The Great Persian Invasion, 480–479 B.C.E.

The Great Persian Invasion, 480–479 B.C.E.

Themistocles’ foresight proved valuable when Darius’s son Xerxes I (r. 486–465 B.C.E.) assembled an immense force to avenge his father’s defeat by invading Greece and adding the mainland city-states to the many lands paying him taxes. So huge was Xerxes’ army, the Greeks claimed, that when the invasion began in 480 B.C.E. it took seven days and seven nights for it to cross the strip of sea between Asia and Europe. Thirty-one Greek city-states (out of hundreds) allied to defend their political freedom.

Their coalition represented only a small sample of the Greek world. The allies desperately wanted the major Greek city-states in Italy and Sicily to join the coalition because they were rich naval powers, but they refused. Syracuse, for example, the most powerful Greek state at the time, controlled a regional empire built on agriculture in Sicily’s plains and seaborne commerce through its harbors serving the Mediterranean’s western trading routes. The tyrant ruling Syracuse rejected the allies’ appeal for help because he was fighting his own war against Carthage, a Phoenician city in North Africa, over control of the profitable trade routes.

The Greek allies chose Sparta as their leader because of its military excellence. The Spartans demonstrated their courage in 480 B.C.E. when three hundred of their infantry (and a few thousand other fighters) blocked Xerxes’ army for several days at the pass called Thermopylae in central Greece. Told the Persian archers were so numerous that their arrows darkened the sun, one Spartan reportedly remarked, “That’s good news; we’ll get to fight in the shade.” They did—to the death. Their tomb’s memorial proclaimed, “Go tell the Spartans that we lie buried here obedient to their orders.”

When the Persians marched south, the Athenians, knowing they could not defend the city, evacuated their residents to the Peloponnese region rather than surrender. The Persians then burned Athens. Themistocles and his political rival Aristides (c. 530–c. 468 B.C.E.) cooperated to convince the other city-states’ generals to fight a naval battle. Themistocles tricked the Persian king into attacking the Greek fleet in the narrow channel between the island of Salamis and the west coast of Athens, where Xerxes could not send all his fleet (twice the size of the Greeks’) into battle simultaneously. The heavier Greek warships won the battle by ramming the flimsier Persian craft. The battle of Salamis induced Xerxes to return home. In 479 B.C.E., the Spartans commanded victories over the Persian land forces.
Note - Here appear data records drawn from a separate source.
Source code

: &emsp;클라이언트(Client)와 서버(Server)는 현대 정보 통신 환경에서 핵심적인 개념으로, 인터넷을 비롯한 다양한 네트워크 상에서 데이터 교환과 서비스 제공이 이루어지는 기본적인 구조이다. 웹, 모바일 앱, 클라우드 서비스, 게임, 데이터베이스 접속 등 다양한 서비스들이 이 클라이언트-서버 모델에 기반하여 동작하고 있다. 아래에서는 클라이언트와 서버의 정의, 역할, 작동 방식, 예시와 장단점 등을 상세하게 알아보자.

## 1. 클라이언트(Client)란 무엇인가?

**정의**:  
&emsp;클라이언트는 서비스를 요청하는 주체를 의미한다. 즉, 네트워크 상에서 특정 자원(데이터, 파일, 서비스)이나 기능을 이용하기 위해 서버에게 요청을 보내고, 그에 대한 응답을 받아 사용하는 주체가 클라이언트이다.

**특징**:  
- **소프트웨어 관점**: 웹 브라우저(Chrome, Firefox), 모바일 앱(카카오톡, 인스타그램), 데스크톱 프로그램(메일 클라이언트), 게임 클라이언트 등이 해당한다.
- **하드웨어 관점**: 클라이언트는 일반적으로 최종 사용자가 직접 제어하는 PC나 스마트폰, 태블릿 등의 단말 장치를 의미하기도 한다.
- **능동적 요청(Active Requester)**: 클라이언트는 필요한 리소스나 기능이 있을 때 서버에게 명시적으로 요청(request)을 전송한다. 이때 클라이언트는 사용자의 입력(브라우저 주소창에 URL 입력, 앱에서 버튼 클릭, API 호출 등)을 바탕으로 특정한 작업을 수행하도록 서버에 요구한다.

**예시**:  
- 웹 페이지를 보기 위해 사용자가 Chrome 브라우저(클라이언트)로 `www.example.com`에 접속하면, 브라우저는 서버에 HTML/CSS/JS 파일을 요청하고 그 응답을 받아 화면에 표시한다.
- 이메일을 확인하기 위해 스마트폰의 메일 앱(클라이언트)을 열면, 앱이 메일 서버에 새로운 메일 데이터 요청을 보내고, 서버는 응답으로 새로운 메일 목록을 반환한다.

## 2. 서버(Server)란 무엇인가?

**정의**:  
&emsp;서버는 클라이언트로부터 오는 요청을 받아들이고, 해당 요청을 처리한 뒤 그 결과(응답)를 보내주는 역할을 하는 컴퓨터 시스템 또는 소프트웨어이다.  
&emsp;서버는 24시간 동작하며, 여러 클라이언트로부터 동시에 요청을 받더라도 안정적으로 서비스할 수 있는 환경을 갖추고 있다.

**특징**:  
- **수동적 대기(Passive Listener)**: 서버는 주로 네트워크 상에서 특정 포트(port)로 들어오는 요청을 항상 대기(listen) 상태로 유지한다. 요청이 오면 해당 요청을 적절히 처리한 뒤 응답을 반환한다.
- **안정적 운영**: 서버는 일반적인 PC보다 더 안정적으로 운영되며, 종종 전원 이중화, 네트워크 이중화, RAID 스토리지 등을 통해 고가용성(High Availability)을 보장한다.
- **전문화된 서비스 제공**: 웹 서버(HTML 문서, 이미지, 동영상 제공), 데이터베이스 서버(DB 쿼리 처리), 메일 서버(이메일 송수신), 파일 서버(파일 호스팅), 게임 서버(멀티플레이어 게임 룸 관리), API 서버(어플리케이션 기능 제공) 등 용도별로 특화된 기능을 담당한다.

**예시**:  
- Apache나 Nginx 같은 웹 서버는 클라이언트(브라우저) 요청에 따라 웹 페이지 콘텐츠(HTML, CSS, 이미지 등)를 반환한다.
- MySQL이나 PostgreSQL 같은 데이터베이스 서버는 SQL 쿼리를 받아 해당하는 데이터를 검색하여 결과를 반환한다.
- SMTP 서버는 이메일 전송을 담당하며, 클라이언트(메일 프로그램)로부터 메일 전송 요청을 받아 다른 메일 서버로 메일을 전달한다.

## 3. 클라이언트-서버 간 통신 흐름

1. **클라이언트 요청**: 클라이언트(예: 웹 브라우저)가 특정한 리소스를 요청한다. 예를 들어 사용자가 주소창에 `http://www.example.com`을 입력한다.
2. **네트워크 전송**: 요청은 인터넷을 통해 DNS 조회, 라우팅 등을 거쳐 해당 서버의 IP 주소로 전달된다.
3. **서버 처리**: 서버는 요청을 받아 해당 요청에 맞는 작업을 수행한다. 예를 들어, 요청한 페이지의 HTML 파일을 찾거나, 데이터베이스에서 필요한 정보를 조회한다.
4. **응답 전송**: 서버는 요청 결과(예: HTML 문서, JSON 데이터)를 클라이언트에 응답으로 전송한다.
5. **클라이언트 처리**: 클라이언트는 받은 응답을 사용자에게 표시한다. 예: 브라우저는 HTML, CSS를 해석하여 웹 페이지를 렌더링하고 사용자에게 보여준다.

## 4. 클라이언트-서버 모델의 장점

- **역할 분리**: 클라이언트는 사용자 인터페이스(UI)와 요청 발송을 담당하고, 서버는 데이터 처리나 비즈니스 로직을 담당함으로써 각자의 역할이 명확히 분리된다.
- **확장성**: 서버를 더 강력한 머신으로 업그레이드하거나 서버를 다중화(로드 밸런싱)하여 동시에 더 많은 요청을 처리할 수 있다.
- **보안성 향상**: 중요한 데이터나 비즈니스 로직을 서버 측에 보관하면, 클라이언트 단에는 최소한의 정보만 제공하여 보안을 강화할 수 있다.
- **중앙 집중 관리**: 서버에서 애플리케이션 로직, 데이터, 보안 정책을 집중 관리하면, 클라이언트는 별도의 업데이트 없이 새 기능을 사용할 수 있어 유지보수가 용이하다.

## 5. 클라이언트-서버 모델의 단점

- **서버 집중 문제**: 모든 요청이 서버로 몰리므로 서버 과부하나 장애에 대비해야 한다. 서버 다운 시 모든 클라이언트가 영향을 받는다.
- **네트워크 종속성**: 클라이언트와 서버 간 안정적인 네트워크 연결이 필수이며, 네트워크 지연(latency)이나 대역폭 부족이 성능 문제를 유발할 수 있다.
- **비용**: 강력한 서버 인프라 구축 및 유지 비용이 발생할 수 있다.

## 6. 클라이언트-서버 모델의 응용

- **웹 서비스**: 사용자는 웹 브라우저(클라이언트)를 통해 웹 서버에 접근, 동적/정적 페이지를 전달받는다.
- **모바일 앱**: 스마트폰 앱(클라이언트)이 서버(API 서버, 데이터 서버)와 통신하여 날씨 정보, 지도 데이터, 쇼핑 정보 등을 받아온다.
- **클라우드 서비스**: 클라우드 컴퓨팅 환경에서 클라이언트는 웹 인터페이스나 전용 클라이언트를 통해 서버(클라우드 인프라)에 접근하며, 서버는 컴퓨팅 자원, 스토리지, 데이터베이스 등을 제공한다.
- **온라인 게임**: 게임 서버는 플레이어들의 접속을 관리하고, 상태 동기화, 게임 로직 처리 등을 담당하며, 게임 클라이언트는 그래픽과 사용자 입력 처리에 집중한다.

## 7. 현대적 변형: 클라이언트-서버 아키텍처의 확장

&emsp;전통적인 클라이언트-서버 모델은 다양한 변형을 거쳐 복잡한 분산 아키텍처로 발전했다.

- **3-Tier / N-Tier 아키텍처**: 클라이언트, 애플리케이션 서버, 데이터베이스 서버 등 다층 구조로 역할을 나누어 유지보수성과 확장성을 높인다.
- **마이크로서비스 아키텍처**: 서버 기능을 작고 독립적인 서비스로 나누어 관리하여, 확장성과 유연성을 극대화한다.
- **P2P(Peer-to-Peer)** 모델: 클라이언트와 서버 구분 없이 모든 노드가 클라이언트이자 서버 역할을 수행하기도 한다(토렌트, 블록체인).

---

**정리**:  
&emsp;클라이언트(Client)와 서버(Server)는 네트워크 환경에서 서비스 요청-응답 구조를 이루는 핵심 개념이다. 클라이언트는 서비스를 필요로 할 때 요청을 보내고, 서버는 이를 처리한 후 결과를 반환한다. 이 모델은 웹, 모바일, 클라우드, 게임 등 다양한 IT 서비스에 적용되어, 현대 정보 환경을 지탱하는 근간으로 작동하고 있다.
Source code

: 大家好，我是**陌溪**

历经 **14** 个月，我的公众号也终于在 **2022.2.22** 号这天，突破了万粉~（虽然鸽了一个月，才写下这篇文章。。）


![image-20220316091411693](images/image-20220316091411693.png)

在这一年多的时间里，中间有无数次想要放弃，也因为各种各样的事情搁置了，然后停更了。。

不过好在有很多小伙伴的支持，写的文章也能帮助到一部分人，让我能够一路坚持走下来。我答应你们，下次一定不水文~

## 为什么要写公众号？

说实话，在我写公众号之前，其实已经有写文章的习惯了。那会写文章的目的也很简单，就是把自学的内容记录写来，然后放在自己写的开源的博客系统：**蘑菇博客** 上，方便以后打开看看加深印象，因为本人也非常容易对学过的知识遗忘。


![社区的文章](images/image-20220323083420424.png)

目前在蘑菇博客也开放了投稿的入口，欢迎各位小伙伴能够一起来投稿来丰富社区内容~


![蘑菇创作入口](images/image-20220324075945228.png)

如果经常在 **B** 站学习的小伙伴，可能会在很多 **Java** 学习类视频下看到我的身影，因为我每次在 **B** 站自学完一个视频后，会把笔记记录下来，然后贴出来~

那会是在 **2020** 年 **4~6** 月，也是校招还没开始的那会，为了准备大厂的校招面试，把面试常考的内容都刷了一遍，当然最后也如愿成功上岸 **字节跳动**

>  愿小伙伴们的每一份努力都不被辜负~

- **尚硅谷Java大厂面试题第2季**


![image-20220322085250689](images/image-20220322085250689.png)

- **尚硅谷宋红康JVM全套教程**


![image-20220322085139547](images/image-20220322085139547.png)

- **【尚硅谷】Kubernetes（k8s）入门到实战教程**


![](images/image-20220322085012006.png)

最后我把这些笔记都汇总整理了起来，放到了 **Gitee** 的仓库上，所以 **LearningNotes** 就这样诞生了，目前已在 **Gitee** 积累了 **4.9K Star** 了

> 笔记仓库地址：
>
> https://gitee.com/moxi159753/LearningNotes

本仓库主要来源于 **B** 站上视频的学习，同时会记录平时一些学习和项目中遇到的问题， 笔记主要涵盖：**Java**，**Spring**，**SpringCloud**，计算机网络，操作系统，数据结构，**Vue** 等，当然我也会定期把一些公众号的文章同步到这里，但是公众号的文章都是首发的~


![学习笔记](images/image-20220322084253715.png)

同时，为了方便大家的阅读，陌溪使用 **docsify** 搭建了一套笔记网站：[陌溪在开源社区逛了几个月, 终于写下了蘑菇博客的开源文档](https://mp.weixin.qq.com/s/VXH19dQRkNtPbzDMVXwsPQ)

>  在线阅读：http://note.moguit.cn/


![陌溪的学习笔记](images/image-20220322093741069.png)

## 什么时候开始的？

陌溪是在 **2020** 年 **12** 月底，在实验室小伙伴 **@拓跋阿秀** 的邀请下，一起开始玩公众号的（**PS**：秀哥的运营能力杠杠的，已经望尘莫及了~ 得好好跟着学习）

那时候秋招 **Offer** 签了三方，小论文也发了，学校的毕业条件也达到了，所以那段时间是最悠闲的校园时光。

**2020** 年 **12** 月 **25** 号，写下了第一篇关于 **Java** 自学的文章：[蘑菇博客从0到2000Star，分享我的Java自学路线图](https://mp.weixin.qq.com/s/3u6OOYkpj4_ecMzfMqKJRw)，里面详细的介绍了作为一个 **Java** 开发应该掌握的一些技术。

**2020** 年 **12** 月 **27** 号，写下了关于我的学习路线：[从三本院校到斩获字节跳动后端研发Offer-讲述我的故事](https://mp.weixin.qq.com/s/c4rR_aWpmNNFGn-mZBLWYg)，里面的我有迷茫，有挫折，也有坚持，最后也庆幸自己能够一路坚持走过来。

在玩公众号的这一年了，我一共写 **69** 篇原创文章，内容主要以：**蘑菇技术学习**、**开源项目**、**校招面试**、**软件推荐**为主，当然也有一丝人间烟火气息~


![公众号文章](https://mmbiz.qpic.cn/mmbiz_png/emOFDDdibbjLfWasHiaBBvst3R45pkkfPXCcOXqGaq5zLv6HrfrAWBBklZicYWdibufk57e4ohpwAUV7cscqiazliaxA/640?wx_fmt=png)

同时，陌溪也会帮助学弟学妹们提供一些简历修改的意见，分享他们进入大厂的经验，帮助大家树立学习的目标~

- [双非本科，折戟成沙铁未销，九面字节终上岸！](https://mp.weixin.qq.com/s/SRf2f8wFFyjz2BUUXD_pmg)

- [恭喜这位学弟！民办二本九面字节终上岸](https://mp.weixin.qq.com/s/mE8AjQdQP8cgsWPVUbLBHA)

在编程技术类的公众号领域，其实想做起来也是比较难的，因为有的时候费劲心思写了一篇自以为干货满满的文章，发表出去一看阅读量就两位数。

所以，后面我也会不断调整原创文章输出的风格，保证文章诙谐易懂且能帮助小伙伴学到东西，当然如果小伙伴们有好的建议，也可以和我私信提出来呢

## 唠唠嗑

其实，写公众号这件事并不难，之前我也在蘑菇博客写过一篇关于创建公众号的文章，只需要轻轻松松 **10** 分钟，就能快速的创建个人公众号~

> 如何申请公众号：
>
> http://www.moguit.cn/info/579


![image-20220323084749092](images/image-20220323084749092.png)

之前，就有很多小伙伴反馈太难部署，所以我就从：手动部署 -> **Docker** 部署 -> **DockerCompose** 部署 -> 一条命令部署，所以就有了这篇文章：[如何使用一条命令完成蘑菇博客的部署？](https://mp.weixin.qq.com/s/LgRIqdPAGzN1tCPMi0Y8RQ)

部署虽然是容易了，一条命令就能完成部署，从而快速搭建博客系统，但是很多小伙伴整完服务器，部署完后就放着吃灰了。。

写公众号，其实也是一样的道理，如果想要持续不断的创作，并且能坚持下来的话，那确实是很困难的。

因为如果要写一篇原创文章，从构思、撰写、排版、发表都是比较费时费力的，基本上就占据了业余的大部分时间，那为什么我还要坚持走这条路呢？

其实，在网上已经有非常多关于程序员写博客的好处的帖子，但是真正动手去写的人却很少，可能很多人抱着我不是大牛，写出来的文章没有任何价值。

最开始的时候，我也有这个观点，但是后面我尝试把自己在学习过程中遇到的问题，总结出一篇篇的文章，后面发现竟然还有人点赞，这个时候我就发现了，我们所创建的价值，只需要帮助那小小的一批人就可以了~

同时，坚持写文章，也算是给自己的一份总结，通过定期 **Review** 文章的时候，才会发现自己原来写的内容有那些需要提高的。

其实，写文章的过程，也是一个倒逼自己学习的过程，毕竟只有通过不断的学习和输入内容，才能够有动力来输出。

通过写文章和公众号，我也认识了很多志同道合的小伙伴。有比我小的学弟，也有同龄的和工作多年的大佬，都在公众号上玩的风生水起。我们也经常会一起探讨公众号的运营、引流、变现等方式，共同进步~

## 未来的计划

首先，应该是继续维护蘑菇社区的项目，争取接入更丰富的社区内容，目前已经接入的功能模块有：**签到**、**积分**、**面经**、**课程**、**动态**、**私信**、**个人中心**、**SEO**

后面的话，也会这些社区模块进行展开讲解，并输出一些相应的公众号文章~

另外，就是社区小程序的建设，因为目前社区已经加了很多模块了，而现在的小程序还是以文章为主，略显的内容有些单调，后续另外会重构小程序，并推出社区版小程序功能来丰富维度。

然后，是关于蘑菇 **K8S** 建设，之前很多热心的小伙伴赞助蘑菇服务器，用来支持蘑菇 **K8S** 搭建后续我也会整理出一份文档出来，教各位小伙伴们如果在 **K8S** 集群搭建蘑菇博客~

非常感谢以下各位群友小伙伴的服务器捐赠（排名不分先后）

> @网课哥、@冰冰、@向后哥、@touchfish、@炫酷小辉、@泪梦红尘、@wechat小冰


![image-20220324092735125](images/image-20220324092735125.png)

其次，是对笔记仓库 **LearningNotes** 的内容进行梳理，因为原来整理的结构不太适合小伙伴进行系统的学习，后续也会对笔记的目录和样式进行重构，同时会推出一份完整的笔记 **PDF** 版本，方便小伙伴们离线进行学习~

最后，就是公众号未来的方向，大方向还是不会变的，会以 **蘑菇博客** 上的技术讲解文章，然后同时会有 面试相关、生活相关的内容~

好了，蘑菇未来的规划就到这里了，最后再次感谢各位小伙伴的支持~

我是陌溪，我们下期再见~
REVIEW QUESTION How did the Greeks overcome the dangers of the Persian invasions?

The Greeks won their battles against the Persians because their generals had better strategic foresight, their soldiers had stronger weapons, and their warships were more effective. Above all, the Greeks won the war because enough of them took the innovative step of uniting to fight together to keep their independence. Because the Greek forces included both the social elites and the poorer men who rowed the warships, their success showed that rich and poor Greeks alike treasured political freedom.